Japanese media said that the country's government will hold a related cabinet meeting as early as this month to make the final decision on the plan to release more than 1 million tons of radioactive water from the Fukushima Daiichi nuclear power plant into the Pacific Ocean after reducing the level of radioactivity.

The plan has not gotten much rolling coverage in Japan, but there are still many Japanese netizens expressing their disagreement. According to a poll on Yahoo Japan, 41.5 percent of the 31,035 respondents disagreed with the plan.

Local fishermen in Fukushima publicly announced their opposition, saying the plan will undo years of work rebuilding their industry's reputation since the plant was wrecked by a huge tsunami in March 2011.

The public of South Korea has repeatedly voiced concern, claiming that discharging the water represents a "grave threat" to the marine environment.

A South Korean Foreign Ministry official told reporters that a meeting of related ministries regarding this issue was elevated to vice-ministerial status last month to step up the response to Japan's move, reported South Korea's KBS News on Friday. The official said the government will continue to closely monitor Tokyo's activities and take measures based on cooperation with the international community.

Japan's plan also sparked outrage among Chinese netizens, many of whom criticized Japan's practice, saying it is throwing its responsibility onto the world to share. 

Sun Yuliang, a nuclear expert at Tsinghua University in Beijing, told the Global Times on Sunday that whether to dump the waste water should depend on an authoritative scientific assessment to determine whether the processed radioactive water meets international standards for release.

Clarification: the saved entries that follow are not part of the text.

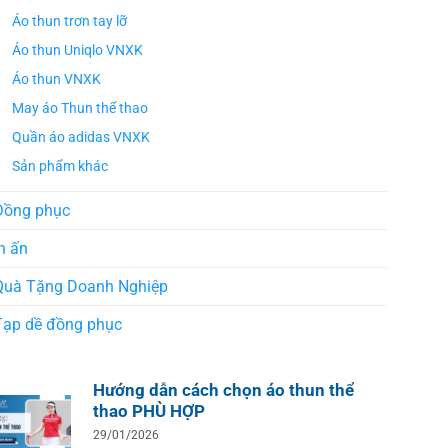
Áo thun trơn tay lỡ
Áo thun Uniqlo VNXK
Áo thun VNXK
May áo Thun thể thao
Quần áo adidas VNXK
Sản phẩm khác
Đồng phục
n ấn
Quà Tặng Doanh Nghiệp
Tạp dề đồng phục
Hướng dẫn cách chọn áo thun thể
thao PHÙ HỢP
29/01/2026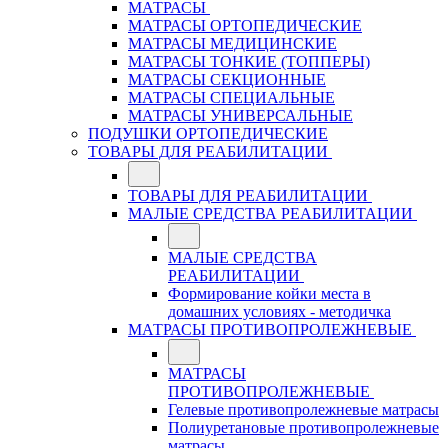
МАТРАСЫ
МАТРАСЫ ОРТОПЕДИЧЕСКИЕ
МАТРАСЫ МЕДИЦИНСКИЕ
МАТРАСЫ ТОНКИЕ (ТОППЕРЫ)
МАТРАСЫ СЕКЦИОННЫЕ
МАТРАСЫ СПЕЦИАЛЬНЫЕ
МАТРАСЫ УНИВЕРСАЛЬНЫЕ
ПОДУШКИ ОРТОПЕДИЧЕСКИЕ
ТОВАРЫ ДЛЯ РЕАБИЛИТАЦИИ
ТОВАРЫ ДЛЯ РЕАБИЛИТАЦИИ
МАЛЫЕ СРЕДСТВА РЕАБИЛИТАЦИИ
МАЛЫЕ СРЕДСТВА
РЕАБИЛИТАЦИИ
Формирование койки места в
домашних условиях - методичка
МАТРАСЫ ПРОТИВОПРОЛЕЖНЕВЫЕ
МАТРАСЫ
ПРОТИВОПРОЛЕЖНЕВЫЕ
Гелевые противопролежневые матрасы
Полиуретановые противопролежневые
матрасы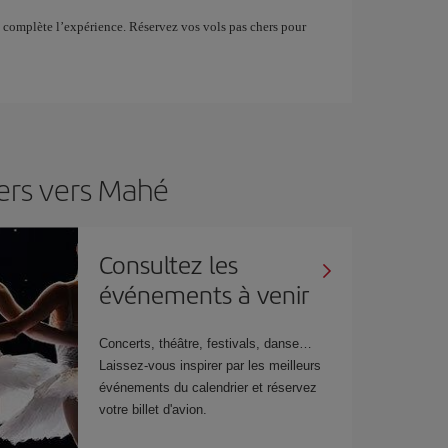
s, complète l’expérience. Réservez vos vols pas chers pour
ers vers Mahé
Consultez les
événements à venir
Concerts, théâtre, festivals, danse…
Laissez-vous inspirer par les meilleurs
événements du calendrier et réservez
votre billet d'avion.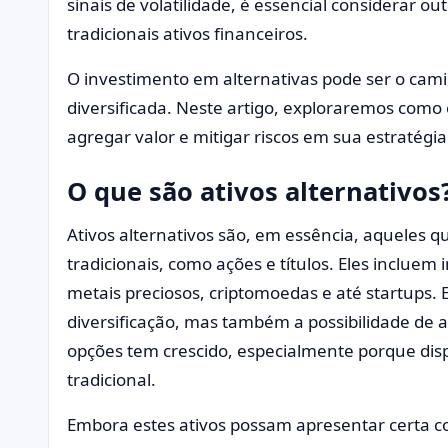
sinais de volatilidade, é essencial considerar o
tradicionais ativos financeiros.
O investimento em alternativas pode ser o cami
diversificada. Neste artigo, exploraremos como
agregar valor e mitigar riscos em sua estratégi
O que são ativos alternativos
Ativos alternativos são, em essência, aqueles 
tradicionais, como ações e títulos. Eles incluem 
metais preciosos, criptomoedas e até startups.
diversificação, mas também a possibilidade de al
opções tem crescido, especialmente porque di
tradicional.
Embora estes ativos possam apresentar certa 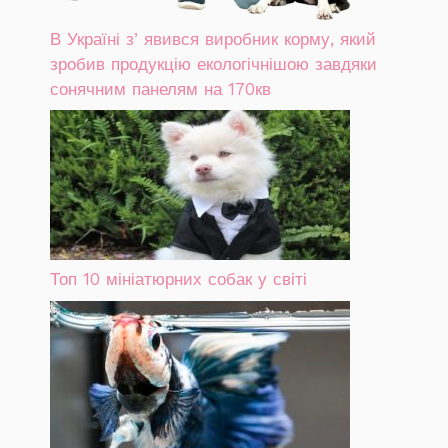
В Україні зʼявився виробник корму, який
зробив продукцію екологічнішою завдяки
сонячним панелям на 170кв
Топ 10 мініатюрних собак у світі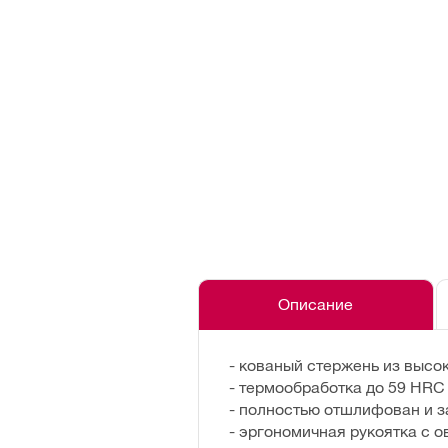
Описание
- кованый стержень из высо
- термообработка до 59 HRC
- полностью отшлифован и з
- эргономичная рукоятка с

Sun called on the Japanese government to invite professional teams from related international organizations such as the International Atomic Energy Agency to conduct a complete field investigation.

Liu Junhong, a research fellow at the China Institutes of Contemporary International Relations, urged Japan to further communicate with the international community and share information transparently.

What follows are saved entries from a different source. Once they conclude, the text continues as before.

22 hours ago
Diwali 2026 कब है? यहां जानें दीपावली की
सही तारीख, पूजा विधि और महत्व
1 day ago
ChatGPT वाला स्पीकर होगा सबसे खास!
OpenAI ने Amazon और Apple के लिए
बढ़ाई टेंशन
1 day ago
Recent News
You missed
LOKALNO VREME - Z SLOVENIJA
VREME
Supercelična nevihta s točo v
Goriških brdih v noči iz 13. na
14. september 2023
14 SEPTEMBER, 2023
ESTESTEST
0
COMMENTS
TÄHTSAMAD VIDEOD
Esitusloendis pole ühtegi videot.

Liu said that the Japanese government should give priority to safeguarding public health and safety and the environment, rather than the cost of the rehabilitation work after the 2011 Fukushima disaster.

Liu noted that the seas in Asia are mostly connected and many of them are semi-closed, so that the contaminants from the Fukushima water could subside and then rise, which would severely affect the local marine and coastal environment and the health of people nearby.

Therefore, Japan's neighboring countries including China and South Korea would be the first to react to the plan, Liu said.

He noted that if the Japanese government releases the water, these  countries are likely to stop imports of seafood from Japan, and foreigners could be reluctant to visit the country and enjoy its food, which would harm Japan's economy.

Other analysts noted that the plan goes against Japan's long-established image of being friendly to the marine environment.

Another expert on nuclear safety, who requested anonymity, said that the issues is not only one of Japan's own business but also relates to the interests of the global community, so countries and related organizations in the international community should cooperate and assist Japan to deal with the contamination.

The Daiichi Nuclear Power Plant in Fukushima went into meltdown and released radioactive material in the aftermath of a tsunami in March 2011.

The disaster cast doubts over the safety of nuclear power worldwide, leading China to launch a campaign to review and upgrade the safety systems of all its nuclear power stations.